The problem: Below are the entries. Transcribe exactly the lines from the one with "Czwórce Krzysztof" through the one with "Desde reparar un aire acondicion", ends included, and leave out all others.

──────────

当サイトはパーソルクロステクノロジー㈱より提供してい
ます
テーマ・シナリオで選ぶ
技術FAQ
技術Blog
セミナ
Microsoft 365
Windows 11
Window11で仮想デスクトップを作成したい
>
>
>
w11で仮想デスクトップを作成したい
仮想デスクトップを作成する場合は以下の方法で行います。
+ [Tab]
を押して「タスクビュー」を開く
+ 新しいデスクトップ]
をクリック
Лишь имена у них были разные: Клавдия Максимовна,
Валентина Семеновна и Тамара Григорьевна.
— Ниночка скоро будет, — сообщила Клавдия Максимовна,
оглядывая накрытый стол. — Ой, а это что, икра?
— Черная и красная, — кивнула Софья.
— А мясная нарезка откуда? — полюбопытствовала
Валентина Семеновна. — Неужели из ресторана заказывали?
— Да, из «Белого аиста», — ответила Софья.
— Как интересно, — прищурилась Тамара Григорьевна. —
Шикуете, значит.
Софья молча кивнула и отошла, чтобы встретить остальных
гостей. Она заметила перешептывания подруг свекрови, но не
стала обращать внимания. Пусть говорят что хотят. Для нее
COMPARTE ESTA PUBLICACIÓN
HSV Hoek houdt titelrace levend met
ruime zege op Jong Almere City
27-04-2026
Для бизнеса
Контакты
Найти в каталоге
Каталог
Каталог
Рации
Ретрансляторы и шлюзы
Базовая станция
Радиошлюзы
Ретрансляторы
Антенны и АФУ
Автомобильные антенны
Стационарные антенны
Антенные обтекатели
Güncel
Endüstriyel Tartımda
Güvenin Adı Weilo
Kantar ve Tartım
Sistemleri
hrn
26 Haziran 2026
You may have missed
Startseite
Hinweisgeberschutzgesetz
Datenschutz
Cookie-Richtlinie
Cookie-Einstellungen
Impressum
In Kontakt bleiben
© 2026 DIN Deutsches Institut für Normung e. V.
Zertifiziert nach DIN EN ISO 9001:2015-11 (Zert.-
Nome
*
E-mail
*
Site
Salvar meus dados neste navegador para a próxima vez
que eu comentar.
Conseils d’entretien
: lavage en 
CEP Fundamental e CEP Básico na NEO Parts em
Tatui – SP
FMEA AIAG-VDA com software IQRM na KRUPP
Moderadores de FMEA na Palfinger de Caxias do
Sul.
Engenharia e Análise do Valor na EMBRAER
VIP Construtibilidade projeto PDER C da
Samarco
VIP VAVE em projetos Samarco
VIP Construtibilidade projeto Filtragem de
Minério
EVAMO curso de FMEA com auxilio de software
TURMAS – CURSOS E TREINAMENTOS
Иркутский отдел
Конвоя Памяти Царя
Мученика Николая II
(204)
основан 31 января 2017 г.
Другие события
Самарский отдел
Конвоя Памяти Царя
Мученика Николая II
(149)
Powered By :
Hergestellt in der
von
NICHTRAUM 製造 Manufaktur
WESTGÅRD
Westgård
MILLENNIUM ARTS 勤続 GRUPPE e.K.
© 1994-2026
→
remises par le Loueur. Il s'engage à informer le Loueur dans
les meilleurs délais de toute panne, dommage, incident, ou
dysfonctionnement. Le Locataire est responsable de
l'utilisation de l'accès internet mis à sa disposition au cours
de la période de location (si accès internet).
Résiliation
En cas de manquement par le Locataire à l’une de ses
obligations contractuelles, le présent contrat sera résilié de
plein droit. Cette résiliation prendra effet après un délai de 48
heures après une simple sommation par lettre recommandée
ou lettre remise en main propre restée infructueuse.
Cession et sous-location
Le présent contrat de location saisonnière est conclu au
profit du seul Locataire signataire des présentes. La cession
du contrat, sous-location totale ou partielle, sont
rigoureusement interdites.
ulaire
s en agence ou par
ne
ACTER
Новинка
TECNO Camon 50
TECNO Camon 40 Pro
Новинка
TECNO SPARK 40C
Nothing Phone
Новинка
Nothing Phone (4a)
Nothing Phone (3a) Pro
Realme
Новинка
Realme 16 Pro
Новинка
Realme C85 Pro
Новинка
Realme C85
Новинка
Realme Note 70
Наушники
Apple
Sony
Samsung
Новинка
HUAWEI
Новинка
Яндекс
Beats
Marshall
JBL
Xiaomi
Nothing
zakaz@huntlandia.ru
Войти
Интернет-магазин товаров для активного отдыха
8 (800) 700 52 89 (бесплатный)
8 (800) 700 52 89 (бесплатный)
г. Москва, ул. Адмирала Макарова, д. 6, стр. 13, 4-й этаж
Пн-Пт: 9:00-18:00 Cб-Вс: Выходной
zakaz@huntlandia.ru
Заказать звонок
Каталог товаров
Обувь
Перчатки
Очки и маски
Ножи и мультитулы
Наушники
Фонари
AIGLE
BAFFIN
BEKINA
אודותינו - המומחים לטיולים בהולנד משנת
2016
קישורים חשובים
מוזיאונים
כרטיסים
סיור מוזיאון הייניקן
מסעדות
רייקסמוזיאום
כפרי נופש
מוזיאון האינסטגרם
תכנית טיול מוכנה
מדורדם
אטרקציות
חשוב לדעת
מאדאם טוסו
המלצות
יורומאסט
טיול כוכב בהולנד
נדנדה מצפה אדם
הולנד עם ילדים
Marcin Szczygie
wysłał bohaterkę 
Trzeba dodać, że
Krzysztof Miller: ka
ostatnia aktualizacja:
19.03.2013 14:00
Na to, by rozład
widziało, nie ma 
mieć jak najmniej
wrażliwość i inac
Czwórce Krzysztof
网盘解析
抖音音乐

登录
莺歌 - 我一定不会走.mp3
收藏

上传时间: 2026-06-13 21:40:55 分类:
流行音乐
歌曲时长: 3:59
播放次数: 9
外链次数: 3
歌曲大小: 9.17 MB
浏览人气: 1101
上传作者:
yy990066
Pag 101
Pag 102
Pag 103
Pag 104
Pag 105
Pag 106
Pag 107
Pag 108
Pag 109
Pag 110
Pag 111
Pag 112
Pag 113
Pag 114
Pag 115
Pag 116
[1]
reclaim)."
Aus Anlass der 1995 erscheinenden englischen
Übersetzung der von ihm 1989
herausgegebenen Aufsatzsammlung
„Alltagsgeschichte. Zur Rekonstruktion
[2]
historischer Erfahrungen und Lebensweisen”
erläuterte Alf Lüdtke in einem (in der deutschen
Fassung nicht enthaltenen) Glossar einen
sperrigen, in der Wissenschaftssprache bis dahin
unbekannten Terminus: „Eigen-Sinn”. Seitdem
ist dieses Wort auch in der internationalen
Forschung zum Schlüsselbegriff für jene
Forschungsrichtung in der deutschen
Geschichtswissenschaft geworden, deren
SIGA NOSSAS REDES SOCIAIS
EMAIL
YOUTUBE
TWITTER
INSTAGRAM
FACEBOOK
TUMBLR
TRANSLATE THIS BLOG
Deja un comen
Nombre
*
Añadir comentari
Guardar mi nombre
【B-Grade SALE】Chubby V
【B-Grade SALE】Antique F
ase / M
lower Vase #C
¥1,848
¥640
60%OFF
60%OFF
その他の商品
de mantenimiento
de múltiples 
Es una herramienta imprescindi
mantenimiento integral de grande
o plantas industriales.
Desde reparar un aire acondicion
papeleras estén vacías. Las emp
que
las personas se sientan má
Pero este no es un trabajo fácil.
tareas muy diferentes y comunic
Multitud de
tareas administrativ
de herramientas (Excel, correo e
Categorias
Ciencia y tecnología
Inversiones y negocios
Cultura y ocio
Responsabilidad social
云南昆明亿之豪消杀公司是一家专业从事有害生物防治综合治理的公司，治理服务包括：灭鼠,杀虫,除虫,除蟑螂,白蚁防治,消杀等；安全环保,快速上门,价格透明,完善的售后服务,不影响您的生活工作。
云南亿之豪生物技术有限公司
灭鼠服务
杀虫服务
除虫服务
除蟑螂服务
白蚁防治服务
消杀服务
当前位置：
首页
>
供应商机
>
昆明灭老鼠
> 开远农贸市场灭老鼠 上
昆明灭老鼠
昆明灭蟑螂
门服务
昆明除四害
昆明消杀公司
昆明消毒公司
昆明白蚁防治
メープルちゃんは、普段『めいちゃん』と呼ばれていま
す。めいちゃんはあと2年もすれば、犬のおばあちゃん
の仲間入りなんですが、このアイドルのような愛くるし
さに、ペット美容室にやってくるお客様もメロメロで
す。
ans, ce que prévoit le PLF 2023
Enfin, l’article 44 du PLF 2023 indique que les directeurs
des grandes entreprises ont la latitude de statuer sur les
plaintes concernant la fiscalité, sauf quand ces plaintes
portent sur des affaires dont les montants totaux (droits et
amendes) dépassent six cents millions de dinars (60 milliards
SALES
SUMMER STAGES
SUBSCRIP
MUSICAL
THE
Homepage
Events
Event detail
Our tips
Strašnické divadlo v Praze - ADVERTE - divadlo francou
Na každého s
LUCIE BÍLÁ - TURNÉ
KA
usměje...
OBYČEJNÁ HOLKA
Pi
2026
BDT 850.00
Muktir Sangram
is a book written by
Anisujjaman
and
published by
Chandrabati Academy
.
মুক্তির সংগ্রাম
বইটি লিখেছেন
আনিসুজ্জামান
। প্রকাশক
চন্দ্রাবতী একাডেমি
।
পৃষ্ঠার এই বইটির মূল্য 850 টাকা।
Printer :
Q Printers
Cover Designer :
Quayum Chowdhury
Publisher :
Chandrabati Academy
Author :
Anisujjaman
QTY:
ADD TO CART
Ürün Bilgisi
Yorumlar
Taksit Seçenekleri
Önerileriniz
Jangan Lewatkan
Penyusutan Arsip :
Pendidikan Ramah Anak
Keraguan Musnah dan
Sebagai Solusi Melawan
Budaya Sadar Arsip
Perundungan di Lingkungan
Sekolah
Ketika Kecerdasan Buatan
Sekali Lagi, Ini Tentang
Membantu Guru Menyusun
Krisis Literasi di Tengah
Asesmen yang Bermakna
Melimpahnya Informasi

──────────

Expected output:
Czwórce Krzysztof
网盘解析
抖音音乐

登录
莺歌 - 我一定不会走.mp3
收藏

上传时间: 2026-06-13 21:40:55 分类:
流行音乐
歌曲时长: 3:59
播放次数: 9
外链次数: 3
歌曲大小: 9.17 MB
浏览人气: 1101
上传作者:
yy990066
Pag 101
Pag 102
Pag 103
Pag 104
Pag 105
Pag 106
Pag 107
Pag 108
Pag 109
Pag 110
Pag 111
Pag 112
Pag 113
Pag 114
Pag 115
Pag 116
[1]
reclaim)."
Aus Anlass der 1995 erscheinenden englischen
Übersetzung der von ihm 1989
herausgegebenen Aufsatzsammlung
„Alltagsgeschichte. Zur Rekonstruktion
[2]
historischer Erfahrungen und Lebensweisen”
erläuterte Alf Lüdtke in einem (in der deutschen
Fassung nicht enthaltenen) Glossar einen
sperrigen, in der Wissenschaftssprache bis dahin
unbekannten Terminus: „Eigen-Sinn”. Seitdem
ist dieses Wort auch in der internationalen
Forschung zum Schlüsselbegriff für jene
Forschungsrichtung in der deutschen
Geschichtswissenschaft geworden, deren
SIGA NOSSAS REDES SOCIAIS
EMAIL
YOUTUBE
TWITTER
INSTAGRAM
FACEBOOK
TUMBLR
TRANSLATE THIS BLOG
Deja un comen
Nombre
*
Añadir comentari
Guardar mi nombre
【B-Grade SALE】Chubby V
【B-Grade SALE】Antique F
ase / M
lower Vase #C
¥1,848
¥640
60%OFF
60%OFF
その他の商品
de mantenimiento
de múltiples 
Es una herramienta imprescindi
mantenimiento integral de grande
o plantas industriales.
Desde reparar un aire acondicion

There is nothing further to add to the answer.